### EXERCISE INPUTS
━━━━

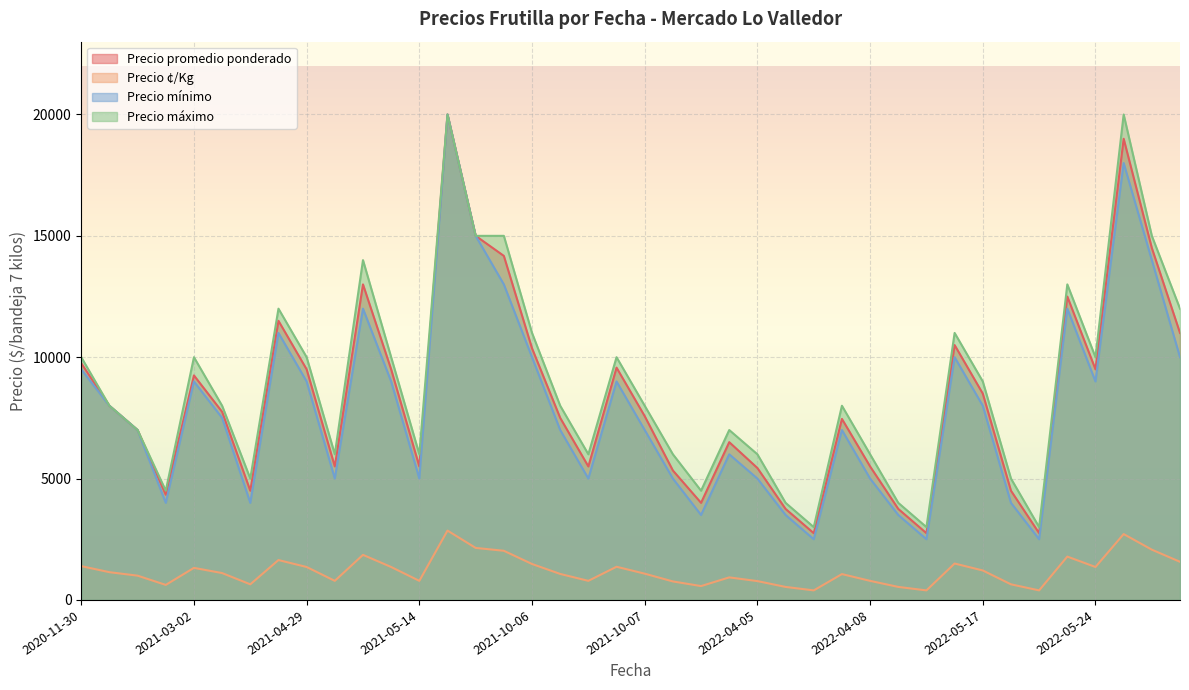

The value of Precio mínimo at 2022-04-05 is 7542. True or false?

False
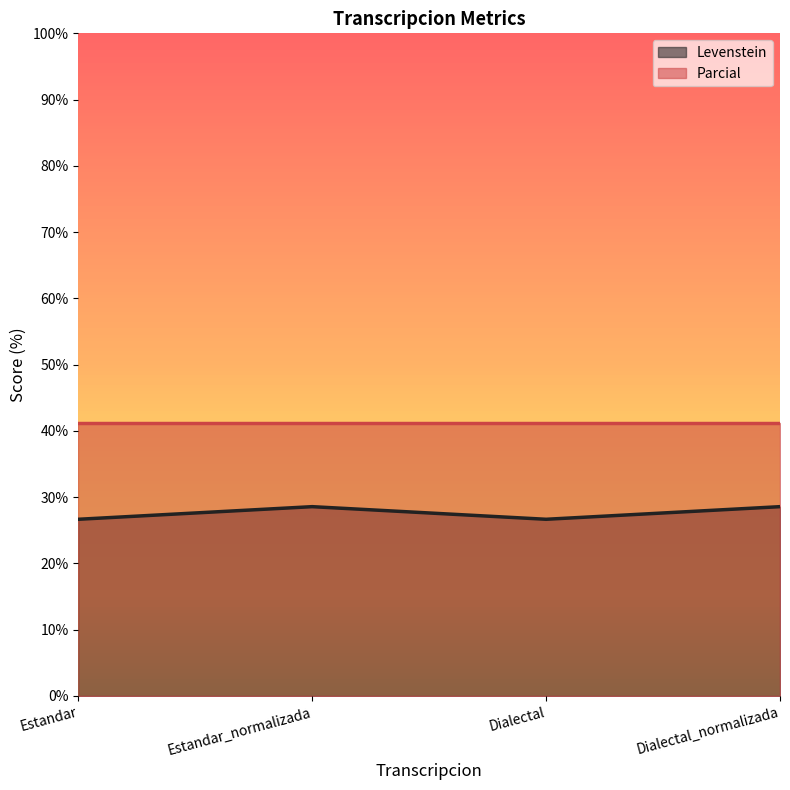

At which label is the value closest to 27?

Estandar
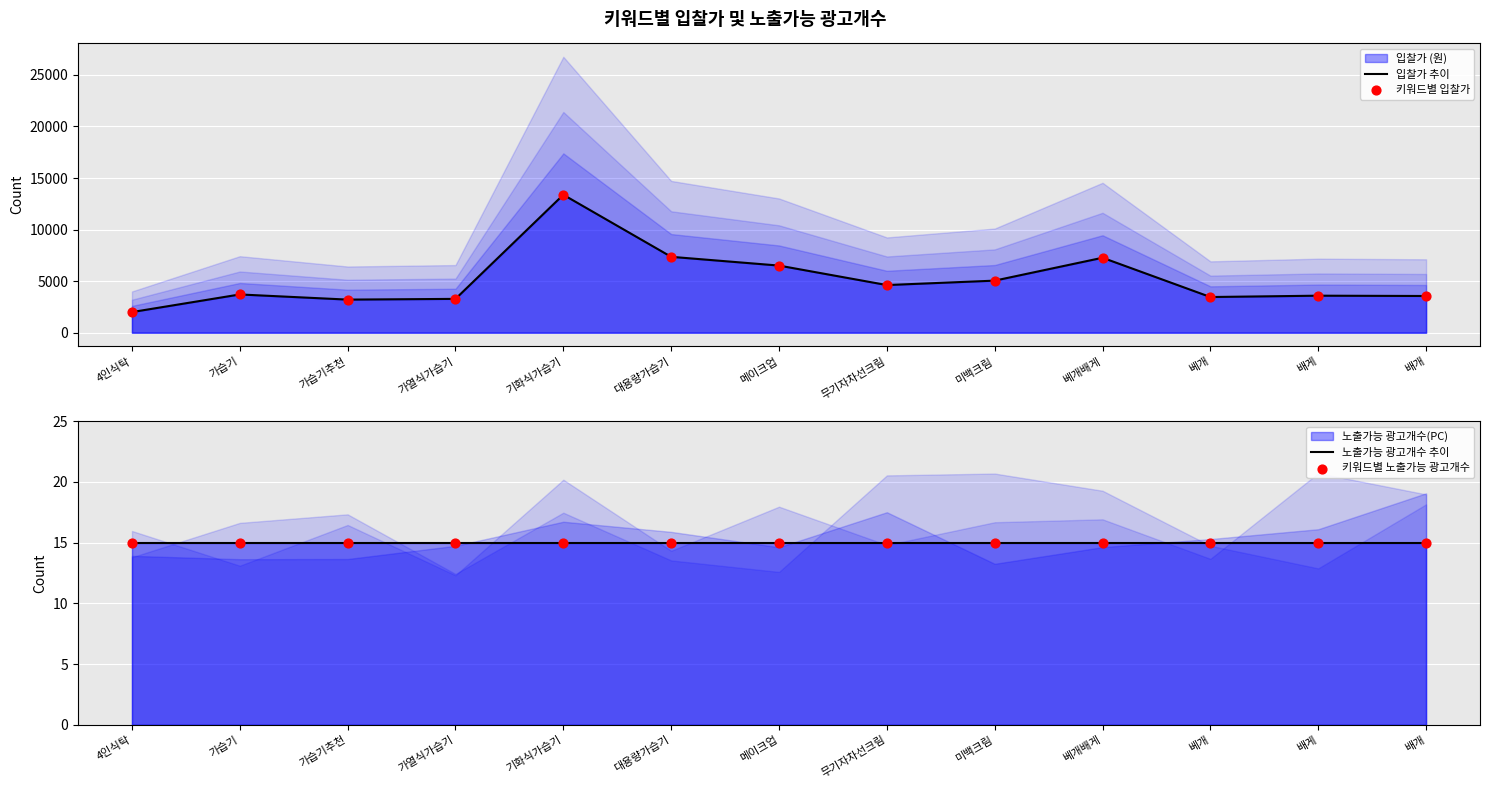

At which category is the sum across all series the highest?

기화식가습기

━━━━

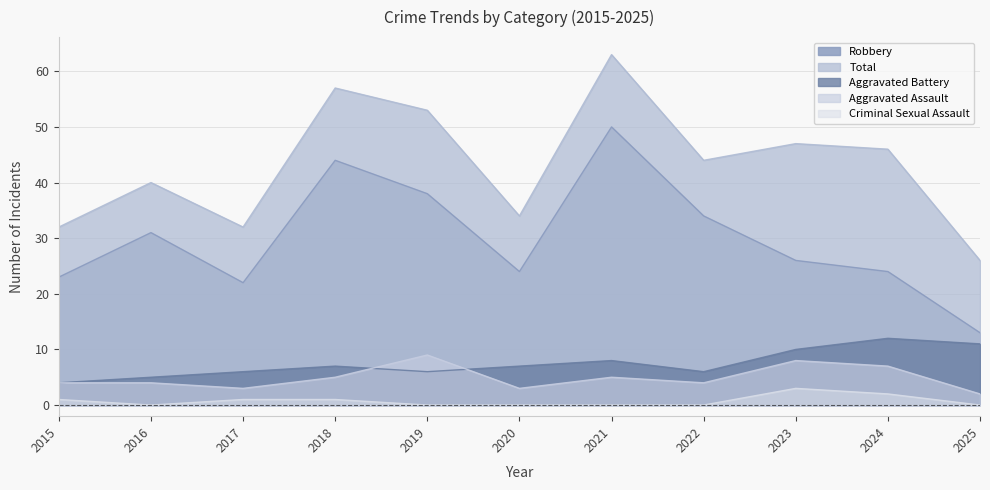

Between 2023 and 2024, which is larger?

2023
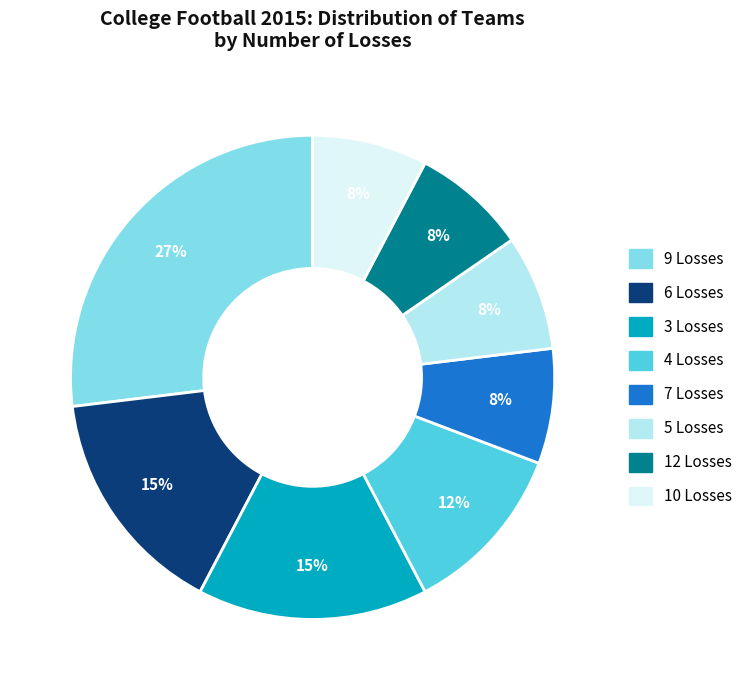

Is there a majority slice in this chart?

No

━━━━

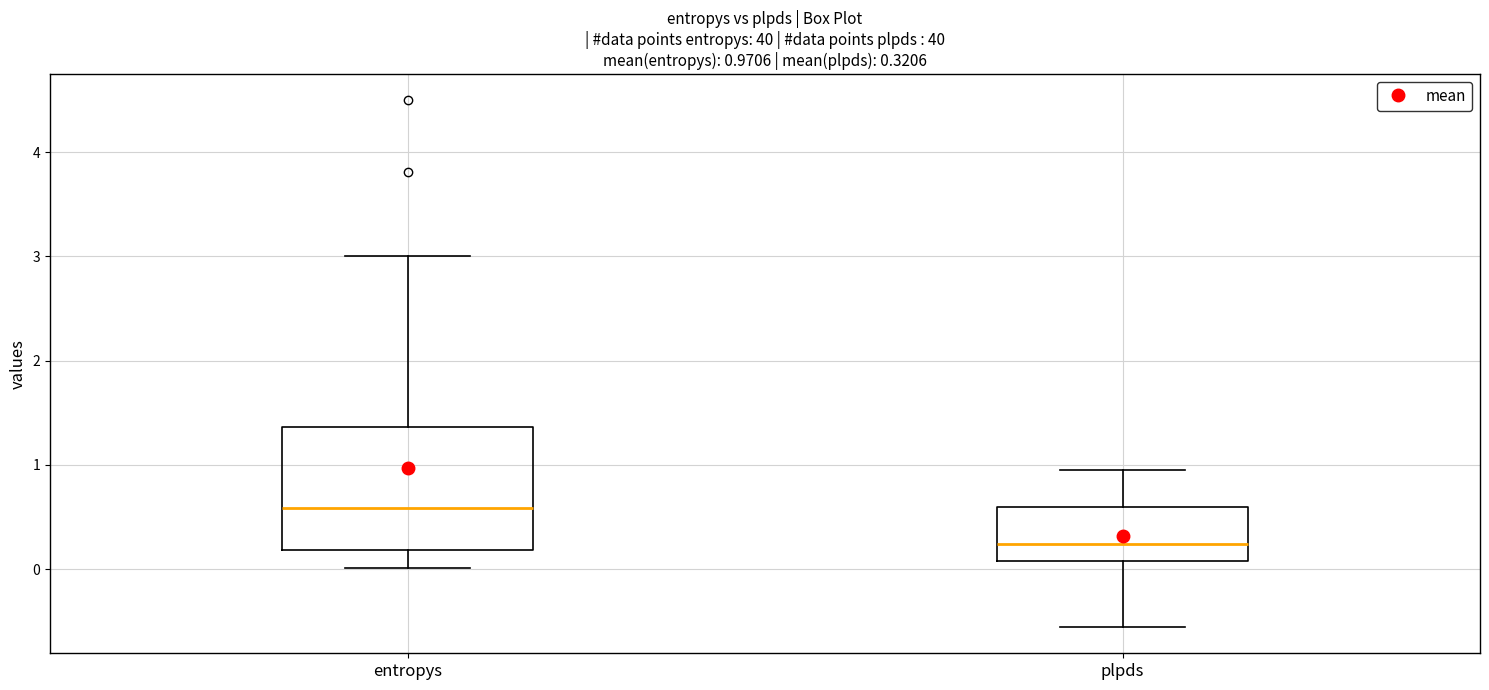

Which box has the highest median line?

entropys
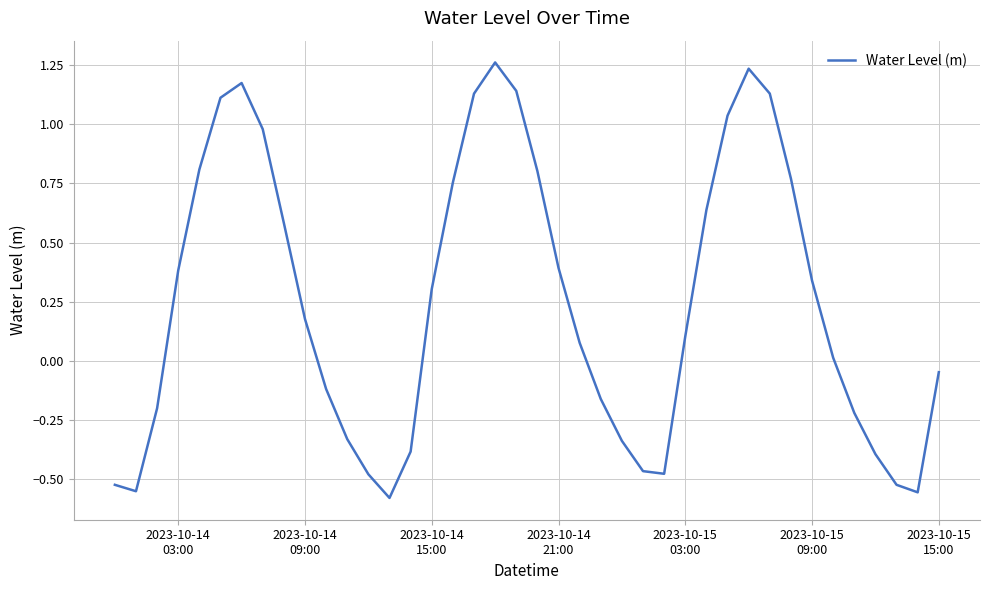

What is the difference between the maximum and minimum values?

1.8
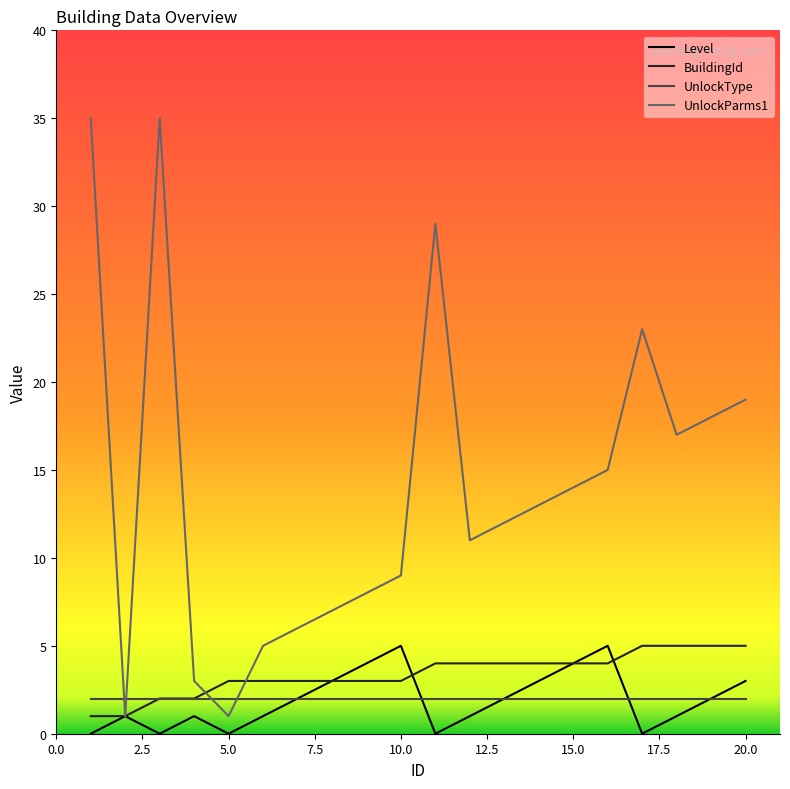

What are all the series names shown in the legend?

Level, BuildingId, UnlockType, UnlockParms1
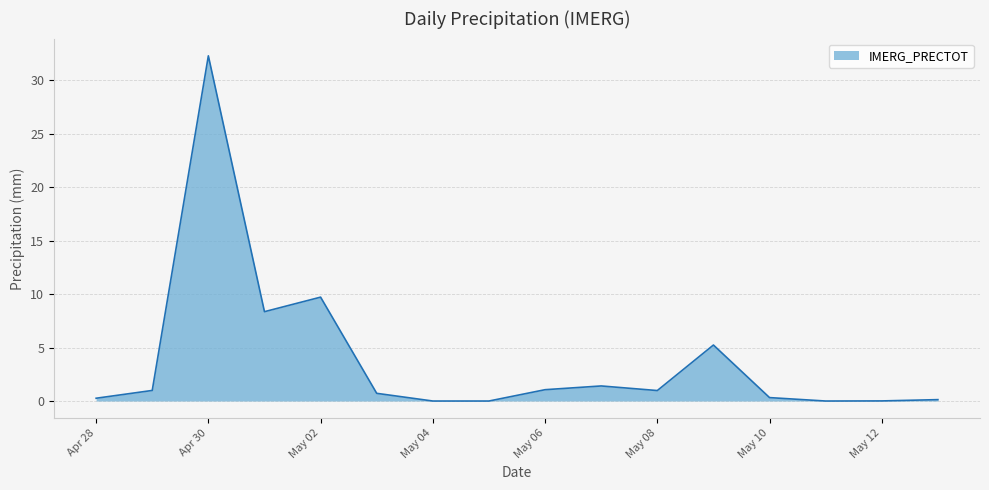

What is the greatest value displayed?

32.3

━━━━

### TASK DESCRIPTION
From the line containing "At which label is the value closest to 27?" through the line containing "At which category", switch "highest" to "largest" and write out only those lines, with nothing else changed. Leave the pictures out.

### EXPECTED ANSWER
At which label is the value closest to 27?

Estandar

At which category is the sum across all series the largest?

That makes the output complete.